Implementation Choices¶
Two implementations of maps are supported. Both versions maintain a table indexed by the hash of the key, but the slot implementation may be a LIST or a VECTOR. Vectors are generally more efficient for map usage so you should prefer that. However, lists may scale better, so remain an option.
Naming¶
There is scope for confusion between the contained type and the lookup key type, although not for the above case since the key and value are the same types.
The convention is that key comes after the contained type. So for a VECTOR_MAP_STR_INT think of it as a ‘map of strings keyed by int’. EG:-
/* Map of names keyed by age in years for fast lookup */
VECTOR_MAP_STR_INT map = vector_map_str_int_create(mem, 32, cmp_str);
Comparison¶
Some of the container functions require a comparison function. For example, searching functions, such as list_type_where(), and, of course, for map lookup.
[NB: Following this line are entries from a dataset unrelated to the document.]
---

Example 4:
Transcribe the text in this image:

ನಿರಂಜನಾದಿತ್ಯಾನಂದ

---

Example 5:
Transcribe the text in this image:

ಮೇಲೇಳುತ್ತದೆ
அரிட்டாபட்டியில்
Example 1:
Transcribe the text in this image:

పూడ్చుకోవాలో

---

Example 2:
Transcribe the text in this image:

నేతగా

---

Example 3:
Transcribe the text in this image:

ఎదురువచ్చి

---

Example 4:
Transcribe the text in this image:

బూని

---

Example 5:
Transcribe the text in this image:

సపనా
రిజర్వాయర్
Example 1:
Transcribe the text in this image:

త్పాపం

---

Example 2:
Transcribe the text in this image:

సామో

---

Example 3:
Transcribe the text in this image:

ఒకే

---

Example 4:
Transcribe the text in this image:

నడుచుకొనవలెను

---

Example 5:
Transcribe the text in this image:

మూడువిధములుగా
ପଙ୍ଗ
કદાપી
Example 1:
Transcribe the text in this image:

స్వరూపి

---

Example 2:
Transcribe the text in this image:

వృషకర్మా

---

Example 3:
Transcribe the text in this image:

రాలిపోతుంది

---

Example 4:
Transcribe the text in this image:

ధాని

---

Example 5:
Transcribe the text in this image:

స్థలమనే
The C-Craft library provides a set of comparison functions for all the fundamental types and char *. You may create you own:-
#define TYPE USER
#define NAME user
#include <c-craft/cmp-decl.h>
#undef TYPE
#undef NAME
#define TYPE USER
#define NAME user
#include <c-craft/cmp-impl-c.h>
#undef TYPE
#undef NAME
However, be aware that this will generate comparison functions that simply compare using ‘<’, ‘>’, and ‘==’. This may not be what you want and may not even compile, depending on the type.
For complex user types you should write custom comparison functions that are meaningful for the type.
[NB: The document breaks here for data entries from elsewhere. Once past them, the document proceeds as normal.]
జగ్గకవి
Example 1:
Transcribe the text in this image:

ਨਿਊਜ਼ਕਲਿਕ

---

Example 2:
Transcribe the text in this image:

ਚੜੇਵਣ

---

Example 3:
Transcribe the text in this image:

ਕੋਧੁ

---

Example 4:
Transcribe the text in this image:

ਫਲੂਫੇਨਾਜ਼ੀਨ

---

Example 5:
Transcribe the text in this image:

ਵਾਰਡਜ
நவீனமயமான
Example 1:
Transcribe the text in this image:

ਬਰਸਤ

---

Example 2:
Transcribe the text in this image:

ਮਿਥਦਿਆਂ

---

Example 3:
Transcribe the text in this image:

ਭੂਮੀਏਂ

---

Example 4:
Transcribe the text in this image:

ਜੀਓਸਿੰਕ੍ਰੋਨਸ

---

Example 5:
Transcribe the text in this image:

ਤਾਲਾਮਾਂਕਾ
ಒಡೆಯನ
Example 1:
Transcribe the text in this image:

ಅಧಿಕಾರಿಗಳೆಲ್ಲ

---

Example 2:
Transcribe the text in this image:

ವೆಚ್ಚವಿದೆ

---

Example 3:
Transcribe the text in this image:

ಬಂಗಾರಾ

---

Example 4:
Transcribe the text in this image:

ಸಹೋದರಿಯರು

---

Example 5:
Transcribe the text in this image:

Comparison functions are often used as parameters to a container library call. They may also be used directly as first class functions. Using comparison functions simply requires:
#include <c-craft/cmp.h>
cmp_str("Hello", "Goodbye"); /* Returns non-zero */
cmp_int(23, 23); /* Returns zero */
Maps use comparison functions to test element equality. The function used should be the generic comparison for the key name in the map declaration (NAME #define). A map keyed by char* (str) will ultimately use the standard C library function strcmp(). Primitive types, including void* (ptr) and floating point will use a direct comparison.
Floating point comparison may not behave as you might expect. By their nature, floating point values are an approximation, to some degree, and two seemingly identical values, may not precisely match. It is recommended to use a custom comparison function that includes a delta value. For example:
/* Compare doubles with delta */
int cmp_double(double v1, double v2)
{
const double delta = 0.0001;
double v = v1 - v2;
if(abs(v) < delta)
return 0;
return v > 0.0 ? 1 : -1;
}
Operator Functions¶
Operator functions are useful for consistent conditional tests. They are used in this library for filtering collections. All operator functions compare one value to another and return TRUE or FALSE.
#include <c-craft/cmp.h>
less_than_int(4, 3); /* Returns TRUE */
less_than_int(23, 23); /* Returns FALSE */
There are similar functions for greater_than and equals.
Memory Considerations¶
Transient generic collections are extremely useful and memory safe. However, if you require a collection to be long-lived, such as in a service application you must consider memory usage. Every added element will consume memory, and memory is not released until the memory scope is released. Eventually the service will run out of memory.
You can counteract this by recycling collections periodically. You do this with the collection copy function.
QUEUE_TASK tasks; /* Long lived collection. */
MEM_SCOPE mem; /* Scope used by long-lived collection. */
MEM_SCOPE old_memory = mem;
mem = sm_create(0);
tasks = queue_task_copy(mem, tasks, NULL);
sm_free(old_memory);
Now ‘tasks’ has been moved to a new collection constructed of only the active elements and stale memory is released. However, it will now point to a different in memory location so you will need to be careful to manage access to it. Specifically, do not allow copies of ‘tasks’. If you do they will need to be updated.